Text section:
——

COVID Antiviral Treatments: What You Need to Know
Epicentre News • 08 December 2021
(Updated 18 May 2028)
It’s official we’re entering a whole new COVID era. There are approved treatments for COVID-19, they work, and they’re affordable.
What is a COVID Antiviral Treatment?
Simply speaking, it’s a pill you can take to treat a serious COVID-19 infection and prevent further infection (Johns Hopkins Article).
There are many antiviral medications to treat viral infections like influenza (Johns Hopkins Article). But antivirals don’t kill virus / work like an antibiotic. Instead, they, “limit the production of new viruses in host cells” (Johns Hopkins Article). Basically, they make it harder for the virus to make more of itself in the body.
How do they help?
Firstly, they shorten the amount of time you are sick with COVID-19. But crucially, they also reduce the complications some people get from COVID-19 (Johns Hopkins Article).
So why has it taken so long?
The coronavirus that causes COVID-19 is new, there isn’t a lot of evidence on what specific antivirals may work against it. This made developing an antiviral treatment for COVID a long process.
What are the antiviral pills that look the most promising?
Molnupiravir: (Merck and Ridgeback Therapeutics)

——

Dataset items:
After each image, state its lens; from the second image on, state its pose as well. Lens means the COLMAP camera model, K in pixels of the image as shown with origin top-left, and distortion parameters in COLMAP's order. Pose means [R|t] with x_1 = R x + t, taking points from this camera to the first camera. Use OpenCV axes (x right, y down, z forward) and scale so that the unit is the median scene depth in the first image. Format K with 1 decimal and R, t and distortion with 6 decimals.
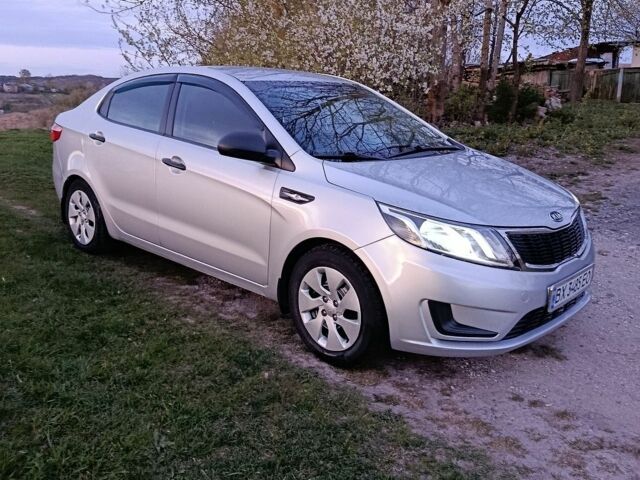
lens RADIAL K [[584.2, 0, 318.7], [0, 584.2, 239.2], [0, 0, 1]] dist [0.094844, -0.154164]
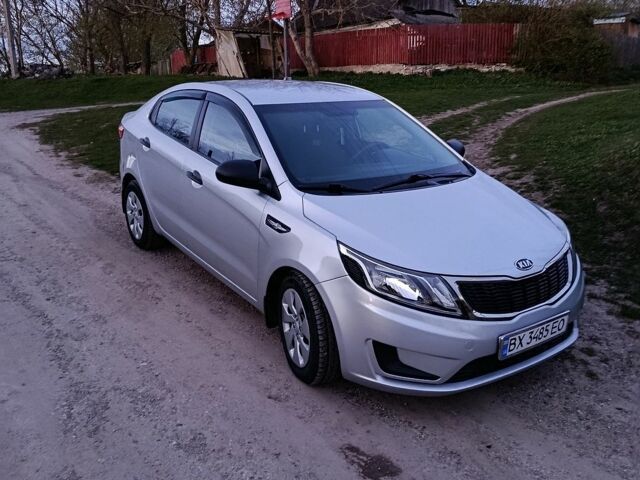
lens RADIAL K [[584.2, 0, 318.7], [0, 584.2, 239.2], [0, 0, 1]] dist [0.094844, -0.154164]
pose [[0.978426, 0.070235, -0.194291, 0.256041], [-0.057414, 0.995833, 0.070859, -0.133133], [0.198458, -0.058176, 0.978381, -0.044390]]
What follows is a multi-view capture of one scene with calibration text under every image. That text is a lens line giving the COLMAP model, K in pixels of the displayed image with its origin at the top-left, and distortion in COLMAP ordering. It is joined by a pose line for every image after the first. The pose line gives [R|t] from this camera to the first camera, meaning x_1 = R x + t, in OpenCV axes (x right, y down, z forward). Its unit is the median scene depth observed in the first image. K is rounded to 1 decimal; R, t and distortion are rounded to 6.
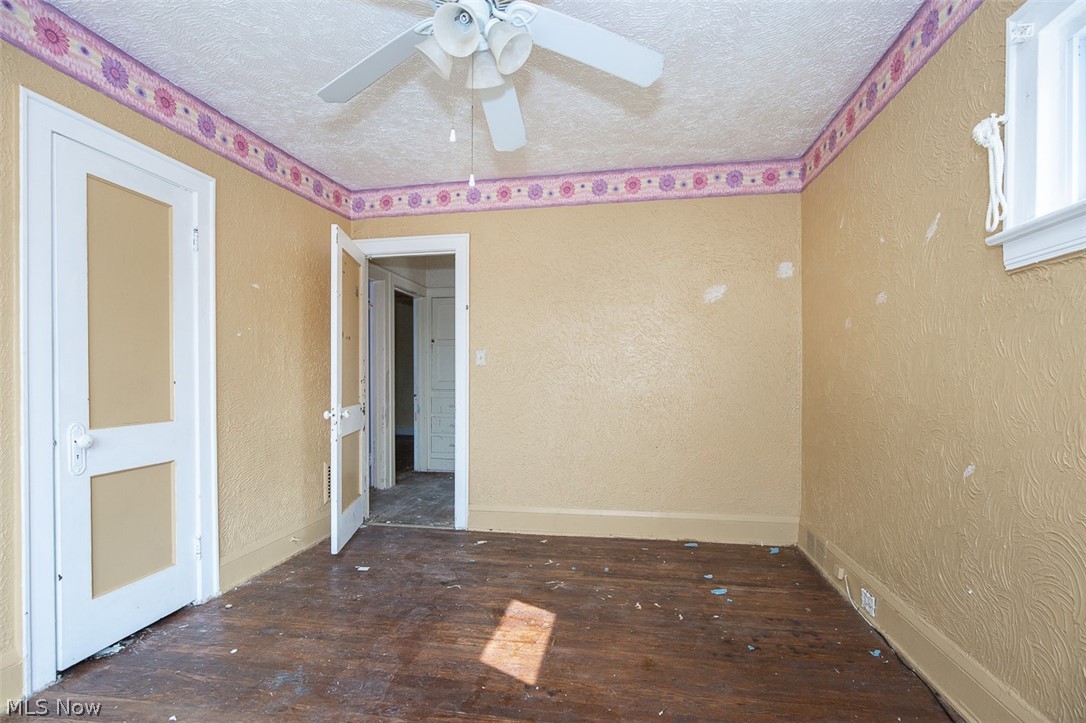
lens RADIAL K [[500.5, 0, 538.3], [0, 500.5, 381.9], [0, 0, 1]] dist [-0.014805, 0.002563]
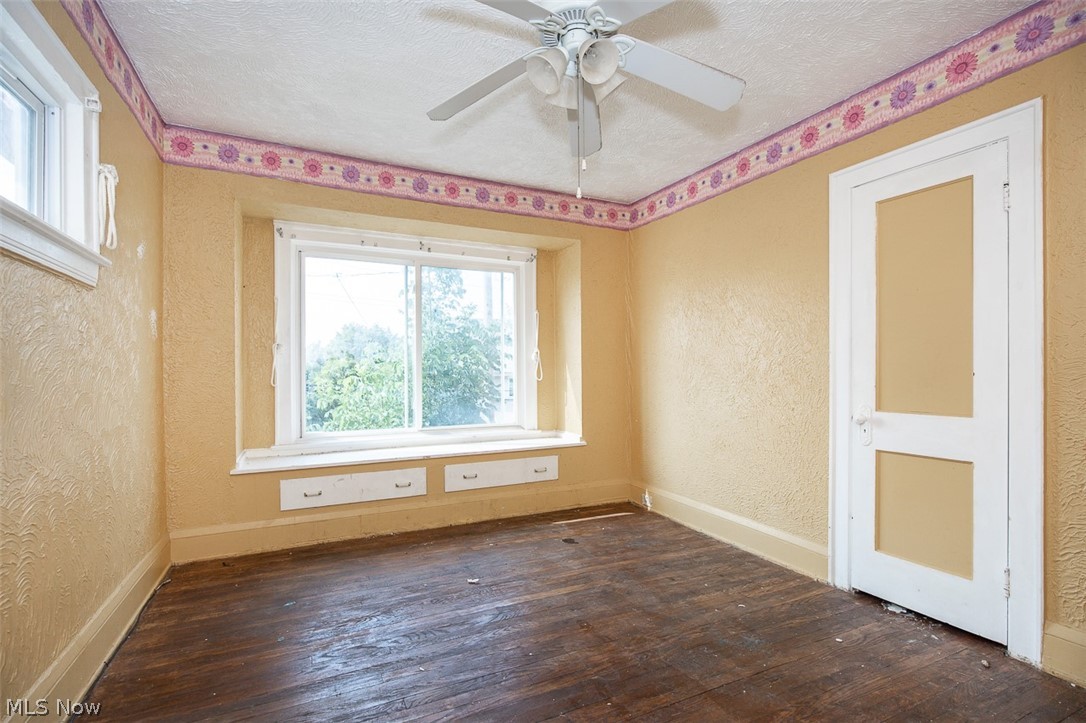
lens RADIAL K [[500.5, 0, 542.8], [0, 500.5, 368.4], [0, 0, 1]] dist [-0.014805, 0.002563]
pose [[-0.807685, 0.002334, -0.589610, 0.336673], [-0.001635, 0.999979, 0.006199, -0.011013], [0.589613, 0.005970, -0.807664, 1.050200]]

——

Assignment: Write the next part of the article on COVID antiviral treatments, picking up after its final line. Nothing in the listing is needed for this.

Your response:
This medication works by interfering with the COVID virus’s ability to replicate – make more of themselves within a person’s body. But to be effective, the patient needs to take this medication within the first 5 days of experiencing symptoms (news article).
In October 2021, promising study results about a new oral antiviral drug used to treat COVID-19 were released (Harvard Article).
Compared to placebo (sugar pills), this antiviral drug significantly reduced the risk of hospitalization and death in people with mild or moderate COVID-19 who were at high risk for severe COVID (Harvard Article).
Patients taking molnupiravir were 50% less likely to be hospitalized or die compared to those taking a placebo. Only 7.3% of participants taking Molnupiravir were hospitalized and on this medication died in this trial (read more about the study here).
Molnupiravir is under review by the FDA, which is set to meet in late November to discuss whether the drug should be granted emergency use authorization (Harvard Article).
Paxlovid: (from Pfizer)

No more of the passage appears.